→ **PROBLEM TO SOLVE**:
In the records below, find the line containing "fruit: present [461,350,515,421]". Restate it and all the lines after it exactly, and omit the rest.

Records from a collection:
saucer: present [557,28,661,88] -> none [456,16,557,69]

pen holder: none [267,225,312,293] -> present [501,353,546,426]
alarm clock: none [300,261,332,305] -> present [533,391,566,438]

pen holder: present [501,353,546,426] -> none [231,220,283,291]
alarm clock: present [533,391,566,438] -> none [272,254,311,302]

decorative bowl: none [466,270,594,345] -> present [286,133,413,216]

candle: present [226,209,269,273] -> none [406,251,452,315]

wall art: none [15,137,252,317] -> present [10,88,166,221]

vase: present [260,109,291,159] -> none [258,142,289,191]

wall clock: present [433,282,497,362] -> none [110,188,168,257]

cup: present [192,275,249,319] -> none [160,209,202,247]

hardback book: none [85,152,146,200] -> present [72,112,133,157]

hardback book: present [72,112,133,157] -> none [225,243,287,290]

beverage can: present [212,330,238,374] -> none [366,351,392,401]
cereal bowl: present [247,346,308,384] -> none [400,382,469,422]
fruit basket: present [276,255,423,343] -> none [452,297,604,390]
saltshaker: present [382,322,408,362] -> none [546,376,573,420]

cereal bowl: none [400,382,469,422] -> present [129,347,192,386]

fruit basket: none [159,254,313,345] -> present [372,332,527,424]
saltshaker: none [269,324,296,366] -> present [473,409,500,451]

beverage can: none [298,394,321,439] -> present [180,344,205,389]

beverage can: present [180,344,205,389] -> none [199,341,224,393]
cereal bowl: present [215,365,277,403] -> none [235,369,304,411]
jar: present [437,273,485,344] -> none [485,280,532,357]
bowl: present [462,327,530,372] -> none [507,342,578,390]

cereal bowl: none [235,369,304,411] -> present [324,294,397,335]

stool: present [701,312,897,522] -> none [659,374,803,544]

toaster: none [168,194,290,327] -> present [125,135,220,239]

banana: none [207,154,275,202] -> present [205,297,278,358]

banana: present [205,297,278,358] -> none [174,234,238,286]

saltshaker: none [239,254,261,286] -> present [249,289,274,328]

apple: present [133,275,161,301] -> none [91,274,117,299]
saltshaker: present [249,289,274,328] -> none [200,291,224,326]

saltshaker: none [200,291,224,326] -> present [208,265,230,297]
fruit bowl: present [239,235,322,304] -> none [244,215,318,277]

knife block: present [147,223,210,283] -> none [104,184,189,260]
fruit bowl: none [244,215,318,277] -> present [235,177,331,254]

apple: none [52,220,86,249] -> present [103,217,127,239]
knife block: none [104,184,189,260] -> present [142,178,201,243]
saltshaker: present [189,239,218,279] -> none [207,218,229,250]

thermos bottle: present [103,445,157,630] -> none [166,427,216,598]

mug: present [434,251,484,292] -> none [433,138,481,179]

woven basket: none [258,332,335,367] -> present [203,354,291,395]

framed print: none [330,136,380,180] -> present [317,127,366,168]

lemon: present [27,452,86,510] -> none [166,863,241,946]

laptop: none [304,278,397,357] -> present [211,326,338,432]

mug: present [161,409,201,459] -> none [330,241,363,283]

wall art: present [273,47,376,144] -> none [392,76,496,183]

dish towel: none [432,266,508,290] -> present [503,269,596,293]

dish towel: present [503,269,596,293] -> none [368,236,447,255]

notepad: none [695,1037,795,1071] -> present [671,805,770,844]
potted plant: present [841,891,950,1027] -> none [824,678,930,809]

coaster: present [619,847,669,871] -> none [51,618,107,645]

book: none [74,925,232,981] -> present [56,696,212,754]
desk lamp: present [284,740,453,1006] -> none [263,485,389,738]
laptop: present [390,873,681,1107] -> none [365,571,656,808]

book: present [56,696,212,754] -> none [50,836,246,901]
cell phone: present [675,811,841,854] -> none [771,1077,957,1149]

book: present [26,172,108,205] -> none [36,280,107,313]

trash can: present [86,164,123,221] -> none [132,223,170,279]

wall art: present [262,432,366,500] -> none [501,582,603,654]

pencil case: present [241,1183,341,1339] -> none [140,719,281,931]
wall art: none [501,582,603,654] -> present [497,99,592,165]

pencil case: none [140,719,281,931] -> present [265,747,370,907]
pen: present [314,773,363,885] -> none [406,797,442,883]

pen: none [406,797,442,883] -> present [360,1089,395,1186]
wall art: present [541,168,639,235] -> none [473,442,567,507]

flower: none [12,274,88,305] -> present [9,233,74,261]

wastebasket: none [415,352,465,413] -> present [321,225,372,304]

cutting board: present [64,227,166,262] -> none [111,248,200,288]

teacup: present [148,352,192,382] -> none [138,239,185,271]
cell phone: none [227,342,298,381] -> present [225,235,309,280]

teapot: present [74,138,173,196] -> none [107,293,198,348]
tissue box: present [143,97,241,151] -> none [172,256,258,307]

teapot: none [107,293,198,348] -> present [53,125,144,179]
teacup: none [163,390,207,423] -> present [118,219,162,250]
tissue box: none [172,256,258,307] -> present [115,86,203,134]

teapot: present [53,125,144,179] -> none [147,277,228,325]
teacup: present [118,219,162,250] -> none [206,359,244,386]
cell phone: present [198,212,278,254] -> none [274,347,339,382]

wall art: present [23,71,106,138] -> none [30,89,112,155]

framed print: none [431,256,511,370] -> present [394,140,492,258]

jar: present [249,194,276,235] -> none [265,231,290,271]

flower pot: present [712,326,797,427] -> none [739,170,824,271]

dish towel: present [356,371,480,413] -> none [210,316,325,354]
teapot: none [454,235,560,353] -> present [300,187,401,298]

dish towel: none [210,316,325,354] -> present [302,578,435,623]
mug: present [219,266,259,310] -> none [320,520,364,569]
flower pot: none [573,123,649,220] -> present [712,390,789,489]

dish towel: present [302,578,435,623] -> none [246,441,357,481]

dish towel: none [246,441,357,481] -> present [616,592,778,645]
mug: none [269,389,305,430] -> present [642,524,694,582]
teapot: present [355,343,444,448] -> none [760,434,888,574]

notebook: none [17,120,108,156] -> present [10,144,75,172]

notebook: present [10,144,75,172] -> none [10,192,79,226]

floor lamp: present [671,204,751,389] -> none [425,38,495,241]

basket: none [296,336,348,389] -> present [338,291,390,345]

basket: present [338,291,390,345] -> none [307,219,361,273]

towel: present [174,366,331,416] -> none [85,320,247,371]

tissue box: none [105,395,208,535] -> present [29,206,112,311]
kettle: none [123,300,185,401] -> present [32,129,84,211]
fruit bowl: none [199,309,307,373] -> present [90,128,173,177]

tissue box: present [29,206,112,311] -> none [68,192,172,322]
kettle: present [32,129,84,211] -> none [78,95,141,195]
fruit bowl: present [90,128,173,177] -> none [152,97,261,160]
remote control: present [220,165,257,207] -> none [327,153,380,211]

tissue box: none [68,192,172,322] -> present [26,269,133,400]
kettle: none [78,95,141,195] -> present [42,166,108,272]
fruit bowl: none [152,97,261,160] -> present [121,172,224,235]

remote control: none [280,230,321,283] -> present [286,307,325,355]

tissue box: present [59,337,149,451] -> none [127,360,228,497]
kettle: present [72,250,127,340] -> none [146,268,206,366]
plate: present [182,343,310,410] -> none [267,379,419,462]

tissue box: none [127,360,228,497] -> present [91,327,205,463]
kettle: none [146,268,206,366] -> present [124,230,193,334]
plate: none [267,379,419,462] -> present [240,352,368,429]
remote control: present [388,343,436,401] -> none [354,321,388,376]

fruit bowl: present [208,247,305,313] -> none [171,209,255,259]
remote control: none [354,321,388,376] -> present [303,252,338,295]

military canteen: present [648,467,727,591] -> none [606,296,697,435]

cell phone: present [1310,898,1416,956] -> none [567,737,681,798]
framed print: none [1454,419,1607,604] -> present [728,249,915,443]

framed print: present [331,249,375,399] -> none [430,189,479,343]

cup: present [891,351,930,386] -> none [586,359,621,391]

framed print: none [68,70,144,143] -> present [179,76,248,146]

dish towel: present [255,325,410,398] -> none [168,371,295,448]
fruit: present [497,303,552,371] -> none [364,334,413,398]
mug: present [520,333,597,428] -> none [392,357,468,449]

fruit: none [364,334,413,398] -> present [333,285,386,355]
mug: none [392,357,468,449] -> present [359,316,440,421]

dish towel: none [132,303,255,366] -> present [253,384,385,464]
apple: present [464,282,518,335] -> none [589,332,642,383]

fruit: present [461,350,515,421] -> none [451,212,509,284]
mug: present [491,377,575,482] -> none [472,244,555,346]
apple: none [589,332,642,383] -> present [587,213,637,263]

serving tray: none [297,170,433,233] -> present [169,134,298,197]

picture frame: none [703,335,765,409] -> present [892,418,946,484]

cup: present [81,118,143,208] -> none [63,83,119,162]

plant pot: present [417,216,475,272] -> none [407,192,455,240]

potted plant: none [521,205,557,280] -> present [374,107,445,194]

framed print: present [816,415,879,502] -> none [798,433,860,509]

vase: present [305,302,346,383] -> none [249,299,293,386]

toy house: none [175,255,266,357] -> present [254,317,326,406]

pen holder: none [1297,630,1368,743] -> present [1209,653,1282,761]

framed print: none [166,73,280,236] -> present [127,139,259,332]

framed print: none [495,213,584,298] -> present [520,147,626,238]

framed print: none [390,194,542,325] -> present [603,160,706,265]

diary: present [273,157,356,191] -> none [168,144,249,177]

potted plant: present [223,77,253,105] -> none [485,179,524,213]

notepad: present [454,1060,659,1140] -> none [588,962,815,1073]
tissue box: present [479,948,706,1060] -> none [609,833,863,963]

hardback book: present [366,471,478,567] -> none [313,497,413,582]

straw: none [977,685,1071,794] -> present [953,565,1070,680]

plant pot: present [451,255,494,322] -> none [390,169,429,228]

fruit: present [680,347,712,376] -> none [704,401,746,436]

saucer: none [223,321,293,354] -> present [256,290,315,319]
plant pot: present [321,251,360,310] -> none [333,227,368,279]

→ **RESPONSE AREA**:
fruit: present [461,350,515,421] -> none [451,212,509,284]
mug: present [491,377,575,482] -> none [472,244,555,346]
apple: none [589,332,642,383] -> present [587,213,637,263]

serving tray: none [297,170,433,233] -> present [169,134,298,197]

picture frame: none [703,335,765,409] -> present [892,418,946,484]

cup: present [81,118,143,208] -> none [63,83,119,162]

plant pot: present [417,216,475,272] -> none [407,192,455,240]

potted plant: none [521,205,557,280] -> present [374,107,445,194]

framed print: present [816,415,879,502] -> none [798,433,860,509]

vase: present [305,302,346,383] -> none [249,299,293,386]

toy house: none [175,255,266,357] -> present [254,317,326,406]

pen holder: none [1297,630,1368,743] -> present [1209,653,1282,761]

framed print: none [166,73,280,236] -> present [127,139,259,332]

framed print: none [495,213,584,298] -> present [520,147,626,238]

framed print: none [390,194,542,325] -> present [603,160,706,265]

diary: present [273,157,356,191] -> none [168,144,249,177]

potted plant: present [223,77,253,105] -> none [485,179,524,213]

notepad: present [454,1060,659,1140] -> none [588,962,815,1073]
tissue box: present [479,948,706,1060] -> none [609,833,863,963]

hardback book: present [366,471,478,567] -> none [313,497,413,582]

straw: none [977,685,1071,794] -> present [953,565,1070,680]

plant pot: present [451,255,494,322] -> none [390,169,429,228]

fruit: present [680,347,712,376] -> none [704,401,746,436]

saucer: none [223,321,293,354] -> present [256,290,315,319]
plant pot: present [321,251,360,310] -> none [333,227,368,279]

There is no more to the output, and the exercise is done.